A Amazônia Precisa de Laboratórios, Não de Lábia

“A floresta não precisa de teóricos com palpites salvadores — precisa de cérebros, mãos treinadas, máquinas inteligentes e jovens apaixonados pela própria terra”.

O debate sobre o futuro da Amazônia tem sido encharcado por boas intenções e palavras vazias. Mas a floresta em pé não se sustenta com retórica. Ela exige tecnologia, pesquisa, gente qualificada — e compromisso produtivo com a vida.

A juventude amazônida, especialmente nas periferias urbanas e nas comunidades ribeirinhas, está sem horizonte. E nós, líderes empresariais, temos contas a prestar com esse futuro. A saída não é caridade nem promessa: é formação técnica com visão estratégica, voltada à nova bioeconomia que já desponta como alternativa concreta ao modelo predatório.

Mimese fabril e soluções de laboratório

É preciso entender a floresta como matéria-prima do conhecimento, não apenas da exploração. O que chamamos de mimese fabril é isso: aprender com a natureza, copiar seus processos, amplificá-los com ciência e convertê-los em soluções econômicas — de cosméticos a fármacos, de enzimas a fibras, de alimentos a bioprodutos.

O debate sobre o futuro da Amazônia tem sido encharcado por boas intenções e palavras vazias. Mas a floresta em pé não se sustenta com retórica. Ela exige tecnologia, pesquisa, gente qualificada — e compromisso produtivo com a vida.
Adalberto Val é um das maiores autoridades científicas do mundo sobre respeito a Amazônia, tendo dado relevantes contribuições no conhecimento do impacto das mudanças climáticas na reprodução das espécies amazônicas – foto: Keiny Andrade

Como aponta o relatório da NEA-BR sobre Bioeconomia e Transição Justa (documento base entregue à ONU e financiado pelo Ministério da Fazenda), o Brasil precisa “avançar para sistemas produtivos baseados na simbiose com a biodiversidade, com agregação de valor a partir da biotecnologia, da ciência de dados e da circularidade” .

Isso requer laboratórios descentralizados, tecnologia de propagação de espécies em ambiente controlado, e trilhas formativas voltadas à bioengenharia, bioprocessos e empreendedorismo verde. A indústria precisa assumir a liderança dessa formação.

Uma proposta de qualificação para a Amazônia que queremos

Centros Tecnológicos Ribeirinhos (CTRs)

Instalar polos de formação técnica e incubação de projetos bioeconômicos nas calhas dos grandes rios, ligados a cadeias locais: castanha, açaí, pirarucu, óleos essenciais, fitoterápicos.

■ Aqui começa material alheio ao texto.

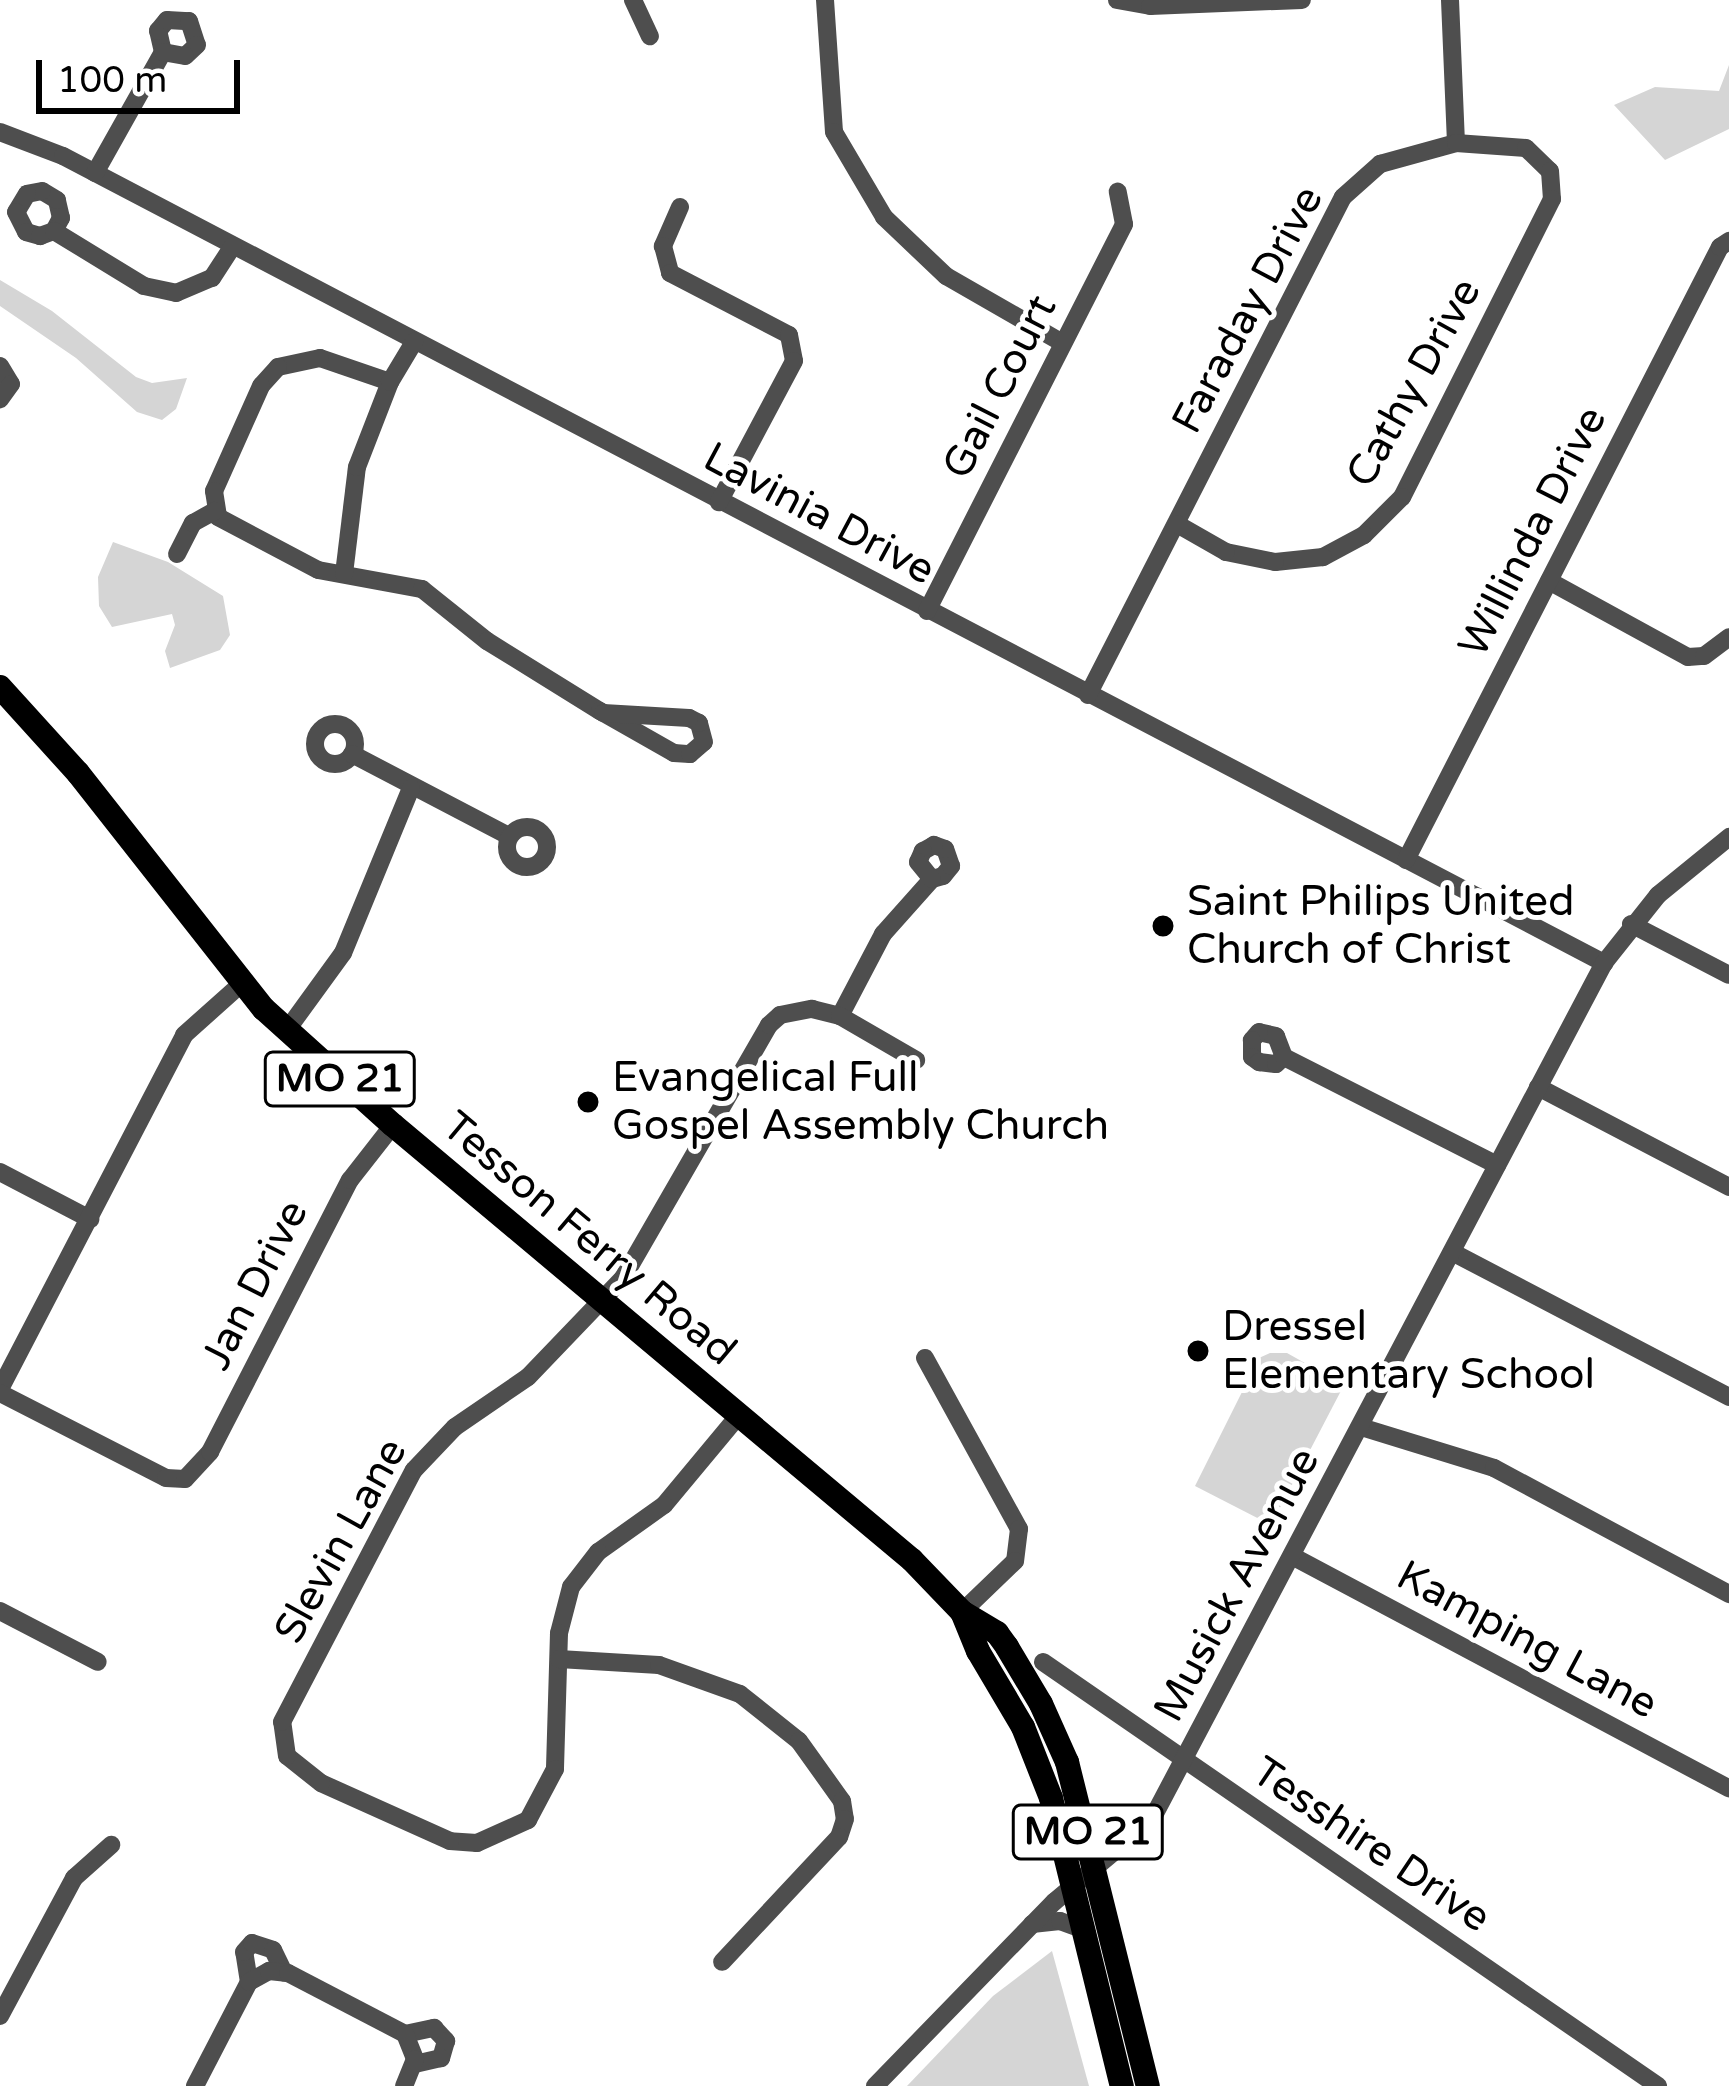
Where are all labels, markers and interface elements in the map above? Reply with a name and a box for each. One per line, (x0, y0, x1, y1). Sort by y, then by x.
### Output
scale bar (42, 36, 246, 110)
text: 100 m (57, 59, 167, 102)
street label: Faraday Drive (1162, 178, 1334, 442)
street label: Cathy Drive (1336, 270, 1492, 496)
street label: Gail Court (932, 287, 1068, 487)
street label: Willinda Drive (1448, 399, 1618, 665)
street label: Lavinia Drive (695, 432, 943, 596)
place label: Saint Philips United Church of Christ (1187, 877, 1575, 976)
marker: Saint Philips United Church of Christ (1150, 913, 1176, 939)
road number: MO 21 (262, 1046, 418, 1112)
place label: Evangelical Full Gospel Assembly Church (612, 1053, 1109, 1152)
marker: Evangelical Full Gospel Assembly Church (575, 1089, 601, 1115)
street label: Tesson Ferry Road (432, 1101, 746, 1377)
street label: Jan Drive (191, 1192, 319, 1378)
place label: Dressel Elementary School (1222, 1302, 1595, 1400)
marker: Dressel Elementary School (1185, 1338, 1211, 1364)
street label: Slevin Lane (264, 1430, 418, 1652)
street label: Musick Avenue (1144, 1440, 1330, 1730)
street label: Kamping Lane (1388, 1550, 1666, 1730)
street label: Tesshire Drive (1242, 1747, 1500, 1943)
road number: MO 21 (1010, 1799, 1166, 1865)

Programa Aprendiz da Bioeconomia

Parceria entre indústrias incentivadas, UEA e Cetam para formação técnica em biotecnologia, controle de qualidade, manipulação molecular, logística e inteligência de mercado aplicada à biodiversidade.

Laboratórios de Mimese Produtiva

Núcleos industriais-escola em que os alunos desenvolvem projetos a partir da simulação fabril de processos naturais (secagem solar, fermentação, encapsulamento, destilação, entre outros).

Plataforma Dual de Formação e Empreendedorismo Verde

Jovens aprendizes desenvolvendo startups incubadas na própria indústria, com bolsas financiadas pelo FTI e mentoria das empresas do Polo Industrial.

Uma resposta com a força de quem produz

Enquanto acusam a Zona Franca de “rombo fiscal”, esquecem que é ela quem paga — com os próprios tributos — a universidade que mais se espalha pelo Amazonas, os fundos de interiorização, os investimentos em ciência e tecnologia. A indústria paga, mas também pode formar, inovar e transformar.

O desafio é sair da retórica e entrar no laboratório. Sair da polarização e ir para a bancada. A floresta não precisa de teóricos com palpites salvadores — precisa de cérebros, mãos treinadas, máquinas inteligentes e jovens apaixonados pela própria terra.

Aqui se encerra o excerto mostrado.